Par Gabriel Geiger (Lighthouse Reports), Soizic Pénicaud (Lighthouse Reports), Manon Romain et Adrien Sénécat
Publié le 4 décembre 2023
ENQUÊTE Depuis 2010, la CAF note ses treize millions de foyers d’allocataires pour orienter ses contrôles. « Le Monde » a enquêté sur ce système, accusé de discriminer les plus vulnérables.
Dis-moi qui tu es, l’algorithme dira si tu es suspect. A la Caisse nationale des allocations familiales (CNAF), où la recherche des erreurs de déclaration et des fraudes s’est industrialisée au cours des dernières années, un outil a été érigé en totem : le data mining (exploration de données). La priorisation des dossiers à contrôler repose aujourd’hui quasi exclusivement sur un « score de risque » calculé pour chaque allocataire suivant une batterie de critères personnels.

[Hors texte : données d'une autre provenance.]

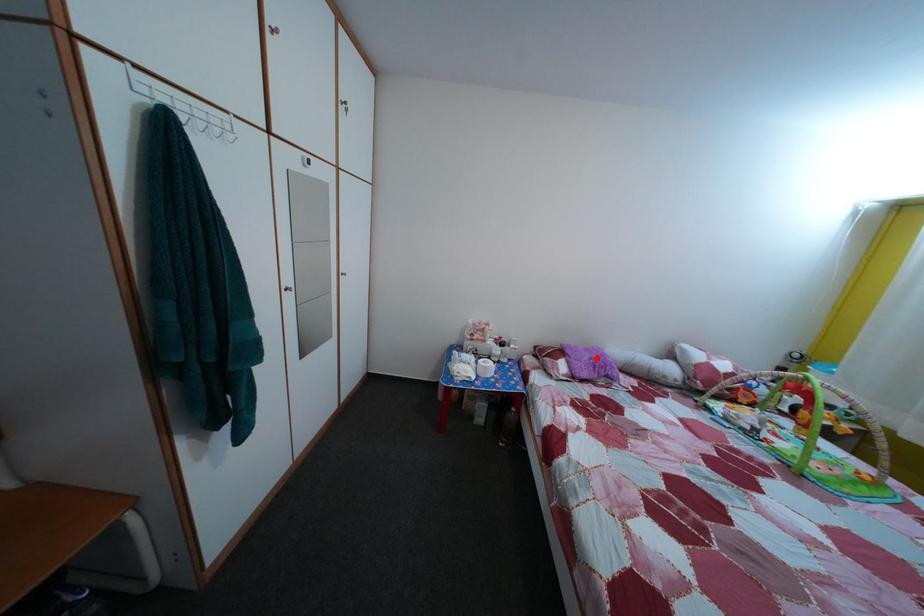
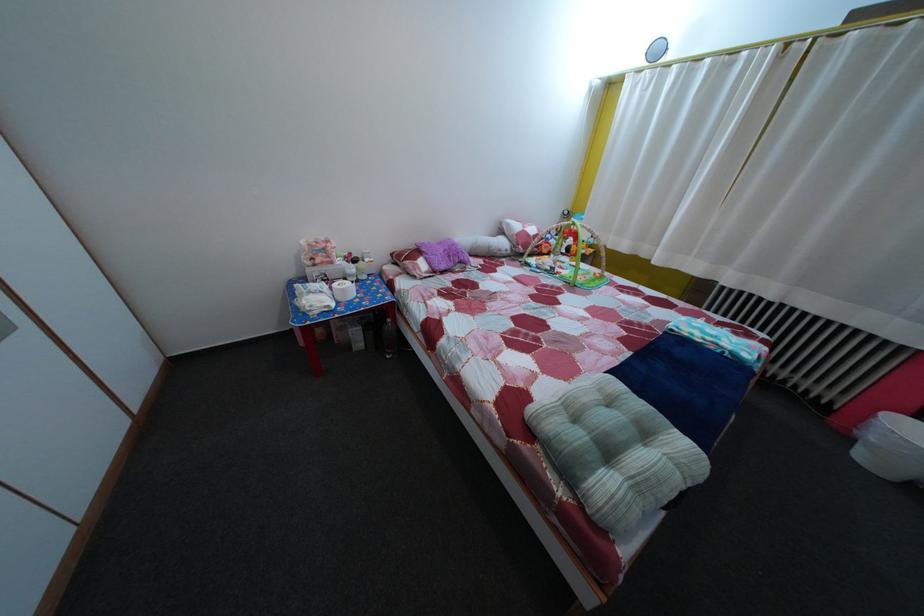
Question: I am providing you with two images of the same scene from different viewpoints. Image1 has a red point marked. In image2, the corresponding 3D location appears at what relative position? Reply with the corresponding letter.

Ce système fait la fierté de l’institution, qui en vante les performances. Mais les alertes se multiplient sur les possibles dérives de cet algorithme, baptisé « data mining modèle entrant » (DMDE). Plusieurs associations ont accusé la CNAF de discriminer les plus vulnérables au sein des publics à qui elle verse chaque mois le revenu de solidarité active (RSA), les aides au logement ou encore les allocations familiales.
L’ancien Défenseur des droits Jacques Toubon a fustigé en 2020 une démarche fondée sur des « préjugés et des stéréotypes », tandis que de nombreux médias, du Monde à Radio France, en passant par StreetPress, ont documenté la détresse des allocataires face à un système implacable.